自分の愛する家族が薬物依存に苦しんでいたり、あるいは薬物をやめようと努力している、という家族は数多く存在します。

巻き込まれるすべての人にとって、深刻な事態といえますが、救いの手を差し伸べること、サポートすることは可能です。

しかし、まず何をすべきなのか判断するのも大変です。

決してひとりで解決しようとしないでください。薬物依存の前では、家族の力は無力です。

薬物乱用に対する支援が得られる場所

薬物依存の家族を抱えているならば、何よりもまず専門機関に相談してください。

家族が相談できる場所として、精神保健福祉センター、保健所があります。相談は無料で、相談の秘密も守られます。また、共通の問題や悩みを抱えた人が集まり、解決を目指して自主的に運営しているナラノンと呼ばれる家族や友人の自助グループもあります。

国や自治体の電話相談サービスや団体が運営しているウェブサイトで、薬物依存に関する詳細な情報や、依存者に対する対応の仕方、薬物依存治療のサービスについてアドバイスを受けることができます。まず、ネットで最寄りのサポート機関を探してください。

また、医師に相談することで、依存者の使用薬物の副作用、治療方法や依存者のサポート団体について助言を受けることもできます。

「世話人」としてのあなたの役割の認識

一向に薬物依存症から抜け出す気配を見せない家族を目の当たりにすると、自分自身のことを、何の役にも立たない人、あるいは存在価値のない人であると感じることもしばしばです。薬物依存症の当の本人は、薬を手に入れるために、脅したり、暴力を奮い、同じ血のつながった家族と思わないかもしれません。薬物依存症の家族を気にかけること、世話することは、肉体的にも精神的にも過酷なものなのです。

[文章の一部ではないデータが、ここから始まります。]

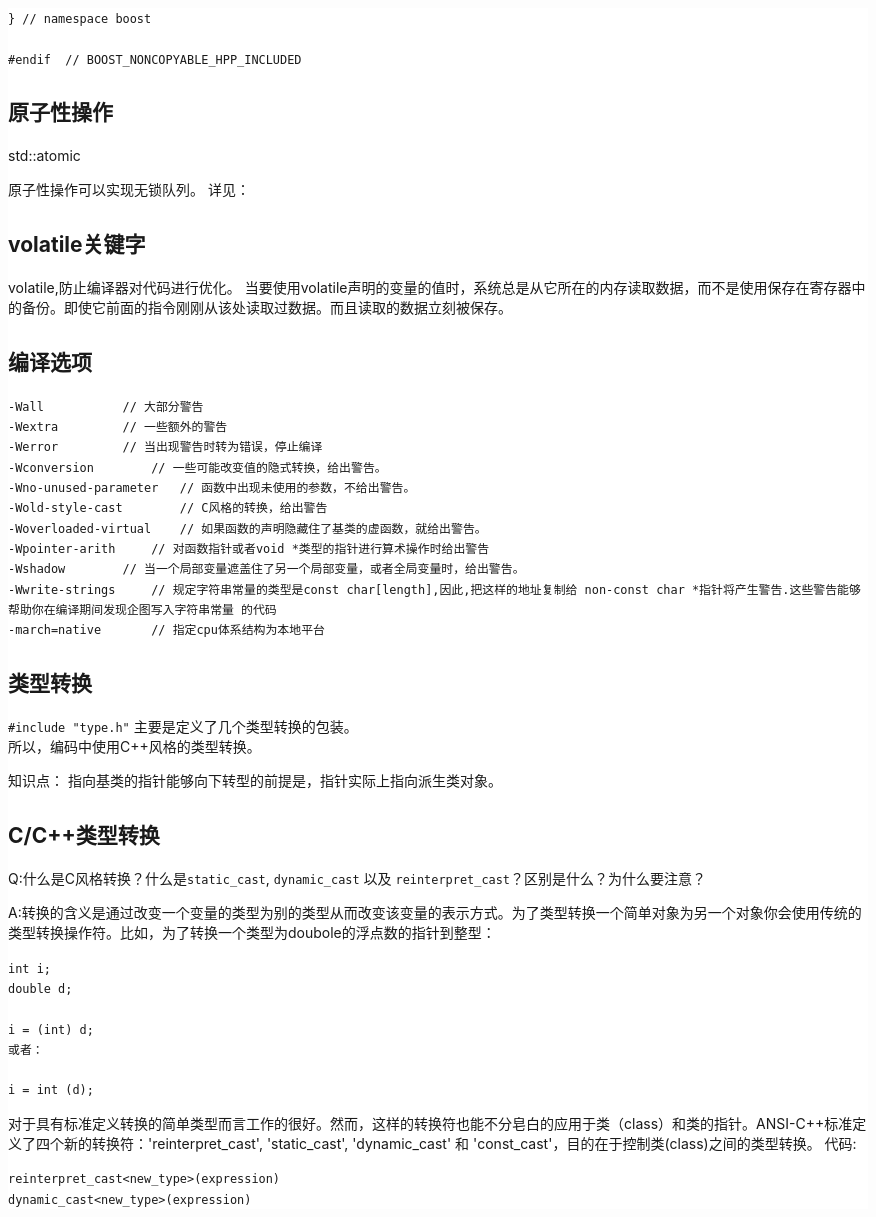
 ```
} // namespace boost  

#endif  // BOOST_NONCOPYABLE_HPP_INCLUDED  
```

## 原子性操作
std::atomic

原子性操作可以实现无锁队列。
详见：

## volatile关键字
volatile,防止编译器对代码进行优化。
当要使用volatile声明的变量的值时，系统总是从它所在的内存读取数据，而不是使用保存在寄存器中的备份。即使它前面的指令刚刚从该处读取过数据。而且读取的数据立刻被保存。


## 编译选项
```
-Wall			// 大部分警告   
-Wextra			// 一些额外的警告  
-Werror			// 当出现警告时转为错误，停止编译  
-Wconversion		// 一些可能改变值的隐式转换，给出警告。  
-Wno-unused-parameter	// 函数中出现未使用的参数，不给出警告。  
-Wold-style-cast		// C风格的转换，给出警告  
-Woverloaded-virtual	// 如果函数的声明隐藏住了基类的虚函数，就给出警告。  
-Wpointer-arith		// 对函数指针或者void *类型的指针进行算术操作时给出警告  
-Wshadow		// 当一个局部变量遮盖住了另一个局部变量，或者全局变量时，给出警告。  
-Wwrite-strings		// 规定字符串常量的类型是const char[length],因此,把这样的地址复制给 non-const char *指针将产生警告.这些警告能够帮助你在编译期间发现企图写入字符串常量 的代码  
-march=native		// 指定cpu体系结构为本地平台  

```

## 类型转换
`#include "type.h"`
主要是定义了几个类型转换的包装。  
所以，编码中使用C++风格的类型转换。

知识点：
指向基类的指针能够向下转型的前提是，指针实际上指向派生类对象。


## C/C++类型转换

Q:什么是C风格转换？什么是`static_cast`, `dynamic_cast` 以及 `reinterpret_cast`？区别是什么？为什么要注意？

A:转换的含义是通过改变一个变量的类型为别的类型从而改变该变量的表示方式。为了类型转换一个简单对象为另一个对象你会使用传统的类型转换操作符。比如，为了转换一个类型为doubole的浮点数的指针到整型：
```
int i;
double d;

i = (int) d;
或者：

i = int (d);
```
对于具有标准定义转换的简单类型而言工作的很好。然而，这样的转换符也能不分皂白的应用于类（class）和类的指针。ANSI-C++标准定义了四个新的转换符：'reinterpret_cast', 'static_cast', 'dynamic_cast' 和 'const_cast'，目的在于控制类(class)之间的类型转换。
代码:
```
reinterpret_cast<new_type>(expression)
dynamic_cast<new_type>(expression)
```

大切な家族が、自分に問題があることを受け入れ、薬物依存を止めると決意したとしても、実際に薬物を止め、症状が軽減し、回復に向かうまでの期間を問題なく過ごすために、家族の助けが必要になります。その過程も、四六時中、心労やいら立ちに襲われ、その身に降りかかるストレスの大きさは計り知れません。

時には、丁寧に心を込めて世話をすることが、家族をダメにすることもあります。辛い現実ですが、大切な人を救いたいと思いが逆効果となることもあるのです。

だからこそ、支援団体、専門家に相談し、レクチャーを受けたうえで、適切なサポートを行ってください。同じ苦しみを経験している人たちと対話し、参考になる意見を聞いたり、辛いことを吐露してください。

薬物依存症の家族に「常識」は通用しません。自分ひとりで悩んでも絶対に解決しません。専門家の助け、同じ境遇の人たちとのふれあいが必要です。

おわりに ~もし家族が薬物依存になってしまったら・・・~

家族だからといって、薬物依存に陥った本人のことを一番よく知っているわけではありません。薬物依存者は、家族が知っている本人とは「別人」です。

家族には本人の薬物を止めさせる力はありません。やめさせたい思いで頭がいっぱいでも、本人の思いは、その真逆です。

やめる気が起こるのは、本人がその気になる時だけです。他人の行動をコントロールすることは出来ません。必要なのは、家族自身が「ただしく」行動することです。